For detailed information about creating and integrating estimator replacement plugins, see:
Enable plugin¶
To enable a custom plugin:
Add plugin files: Copy the plugin directory to the luna_remote_sdk/plugins directory of the service.
Install dependencies: If the plugin has custom dependencies (listed in requirements.txt), they must be installed before enabling the plugin:
pip install -r luna_remote_sdk/plugins/my_plugin/requirements.txt
For containerized deployments, see the “Using plugins with containers” section below.
Activate plugin: Add the plugin filename to the LUNA_REMOTE_SDK_ACTIVE_PLUGINS configuration setting.
Restart service: Restart the service for changes to take effect.
Warning
Plugins with unmet dependencies will fail to load and may cause service startup errors. Always install plugin dependencies before activating the plugin in the configuration.
Using plugins with containers¶
If using containerized application, there are several ways to include the plugins in the container:
Build your own image based on original one. See example Dockerfile below.

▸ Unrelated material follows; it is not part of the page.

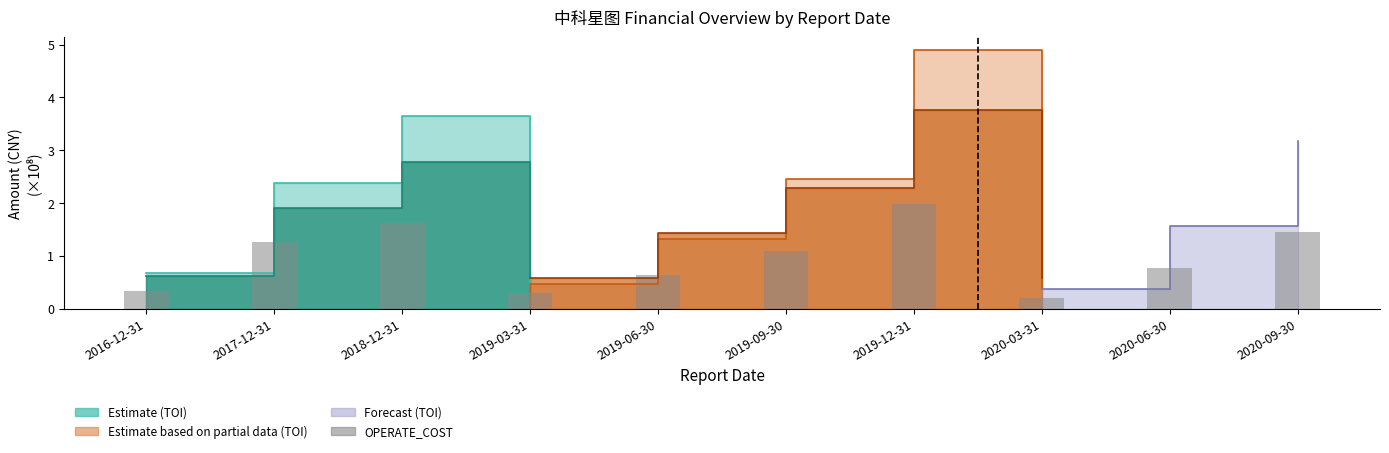

What is the average value?

1.0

Mount plugin files into the container by using –mount flag.
Copy plugin files into the running container, commit changes to the new image (docker commit) and use newly created image.
FROM my-registry/luna-remote-sdk:v.x.x.x
# Copy plugin files
COPY --chown=1001:0 my_plugin ./luna_remote_sdk/plugins/my_plugin
# Install plugin dependencies (if requirements.txt exists)
RUN pip install --no-cache-dir -r ./luna_remote_sdk/plugins/my_plugin/requirements.txt
Warning
Every imported from plugin module not abstract class (which realised base plugin class) will be activated. Sometimes
an unwary import may lead to import the same class twice. Don’t import plugin modules using top level
modules (from plugins.plugin_name.foo import bar, use relative import .foo import bar if possible).